Metacritic Books

Envy
by Kathryn Harrison

ISBN: 1400063469
Random House, 320 pages, $24.95
Fiction General Literature & Fiction
Released 07/12/2005

Sex, family and betrayal--lots and lots of betrayal--run through this novel that centers on a 40-something married New Yorker who encounters an old flame at a college reunion.

Overall Metascore

This is an average of all individual scores given by critics, on a scale of 0 (worst) to 100 (best).

75 / 100

Critic Reviews

Outstanding Publishers Weekly
Juicy and intelligent.
Outstanding New York Observer Daniel Asa Rose
After reading it, I felt guilty and chastened both, as though I'd not only cheated on my wife but gotten my comeuppance, too. Mind what beach you read this on. [18 July 2005, pg. 21]
Outstanding Boston Globe Diane White
Envy is a masterfully constructed, insightful novel of psychosexual suspense that explores the destructive power of loss, betrayal, guilt, and envy.
Outstanding Boston Globe Sandra Shea
An engaging, beautifully written story.
Outstanding Chicago Sun-Times Sally Duros
[In Envy] there are secrets, and we see new secrets being created -- sizzling sexual secrets.
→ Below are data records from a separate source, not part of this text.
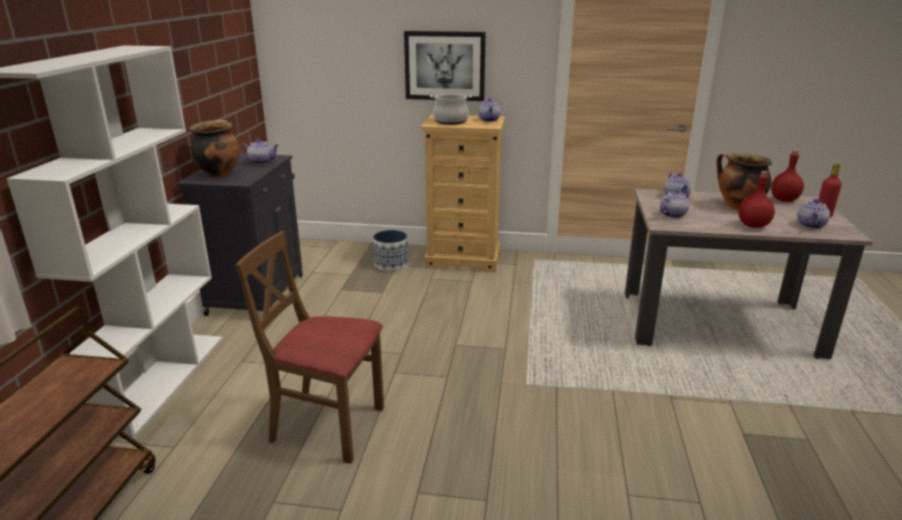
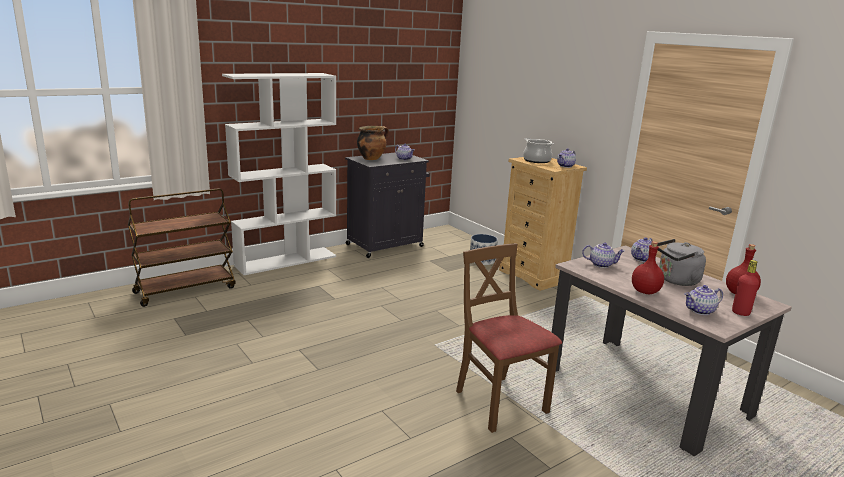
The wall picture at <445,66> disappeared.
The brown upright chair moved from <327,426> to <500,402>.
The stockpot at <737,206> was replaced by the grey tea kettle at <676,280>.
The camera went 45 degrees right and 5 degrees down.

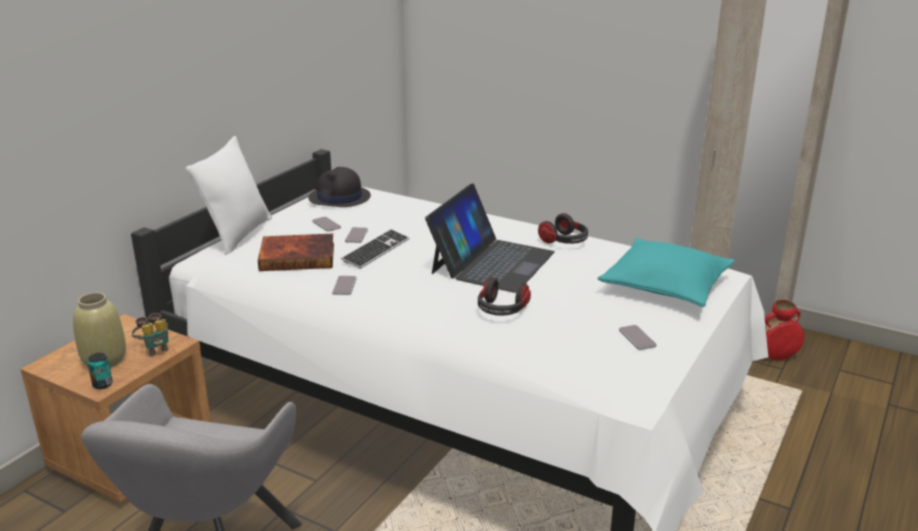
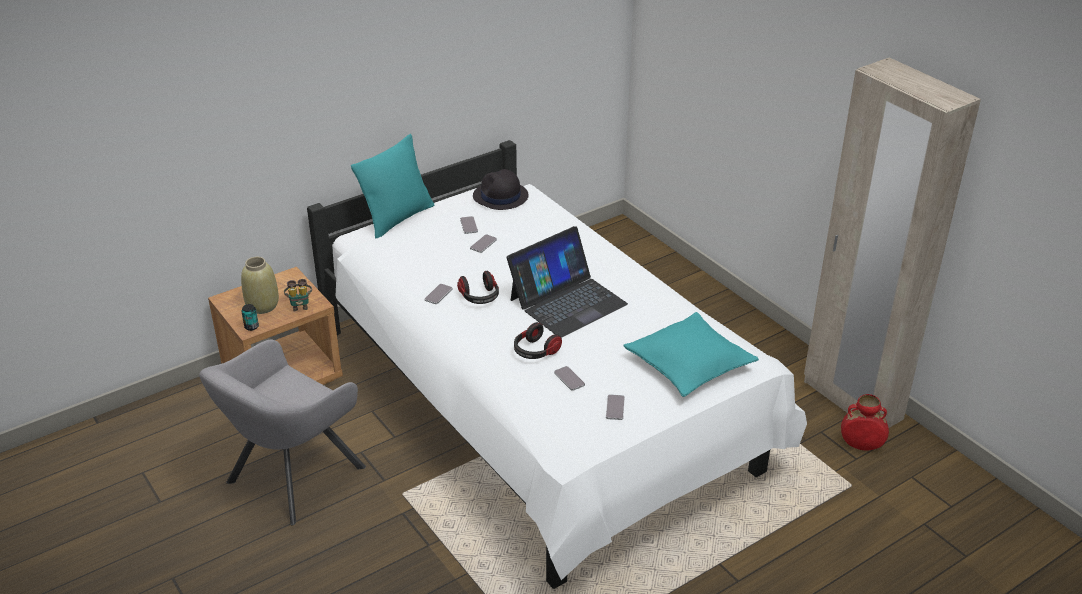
The volume at <298,256> disappeared.
The computer keyboard at <376,250> disappeared.
The phone at <569,379> appeared.
The headset moved from <564,241> to <480,297>.
The white-coloured cushion at <238,235> became the turquoise cushion at <397,219>.
The camera went 25 degrees right and 10 degrees up.

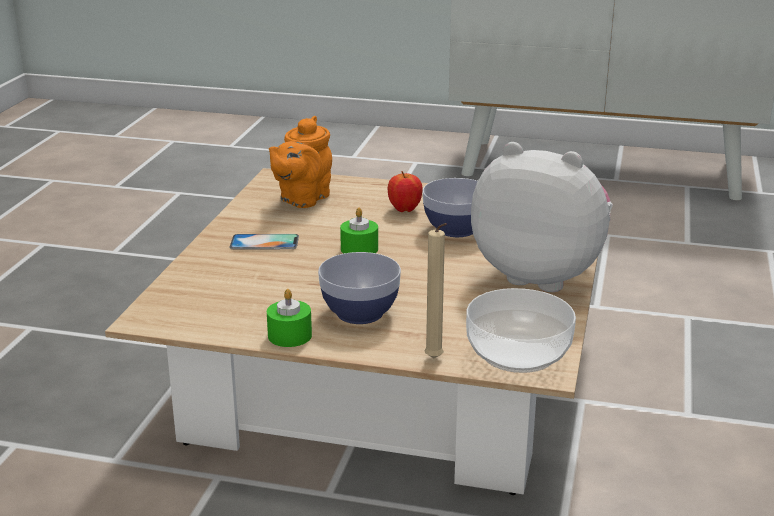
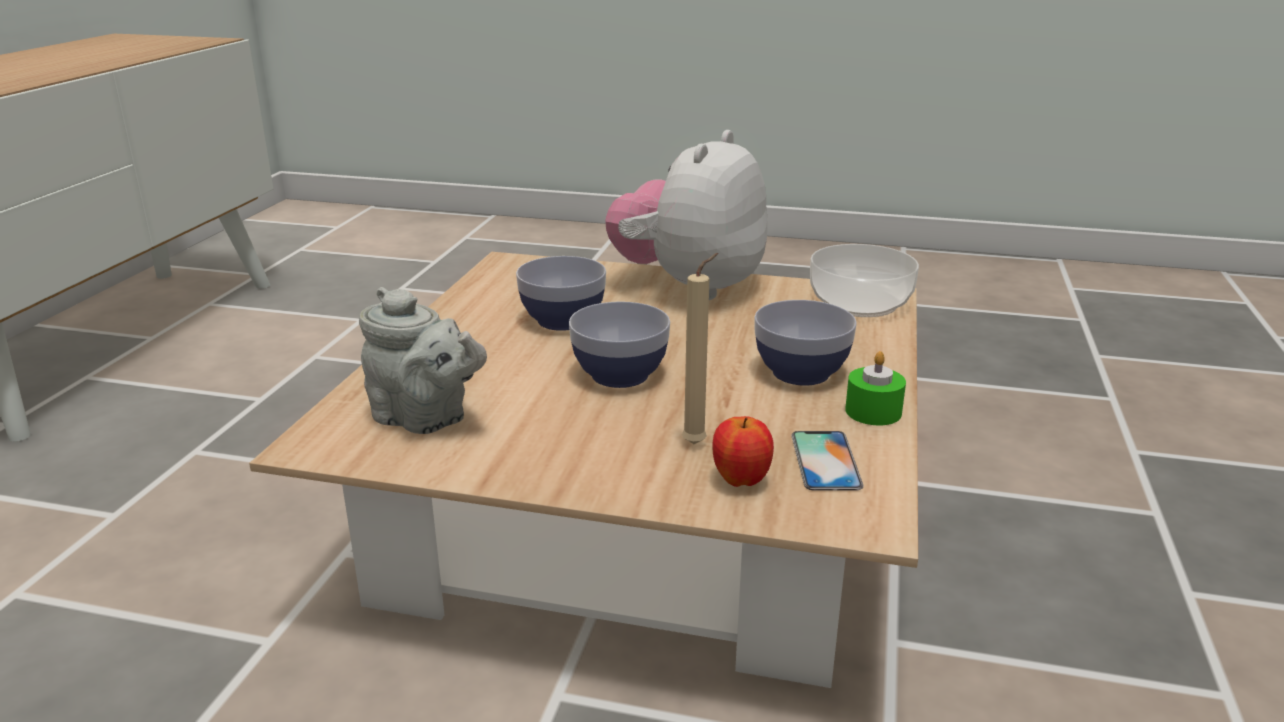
The phone moved from <264,242> to <825,460>.
The apple moved from <404,210> to <741,480>.
The sand-coloured candle moved from <435,360> to <697,443>.
The green-coloured candle at <359,249> was replaced by the deep dish at <619,375>.
The orange tea pot at <302,199> became the grey tea pot at <425,419>.
The camera went 90 degrees left and 0 degrees up.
The more Will struggles in his situation, the tighter the noose, the greater his immobilization, until the rope of events snaps and the story reaches an unexpected -- albeit slightly unsatisfactory -- resolution.
Favorable Salon Amy Reiter
Unusually potent, repellent and compelling at the same time.
Favorable Kirkus Reviews
Harrison's... measured, matter-of-fact prose gives each perverse twist of her pulpish plot a nasty kick.
Favorable Library Journal Beth E. Anderson
Compulsively readable and deeply disturbing. [15 June 2005, p. 58]
Favorable Chicago Tribune Art Winslow
Where Oedipus meets Freud, that's where you'll find Harrison. [10 July 2005, pg. 4]
Favorable The New York Times Book Review Emily Nussbaum
[Envy] is like one of those souvenir 1950's pens that tilt upside down to strip an innocent cheesecake model to her pornographic double, and Harrison's witty, lucid, poetic sentences do carry us quite a long way through passages rife with the kind of ickiness bound to alienate some readers and rivet others.
Favorable Los Angeles Times Jane Ciabattari
[Harrison's] sixth novel mixes incest, obsession, family secrets and betrayal into a toxic quagmire. [10 July 2005, pg. R12]
Mixed Village Voice Joy Press
[A] well-written but deeply frustrating novel.
Mixed Entertainment Weekly Jennifer Reese
Harrison has some admirably creepy plot twists up her sleeve -- and some extremely nasty sex scenes -- though she fails to knit them together convincingly.
Mixed San Francisco Chronicle Jennie Yabroff
Envy is a claustrophobic, overheated book.
Unfavorable Washington Post Charles Taylor
A smugness infects Envy right down to its we're-stronger-for-having-passed-through-the-pain finale.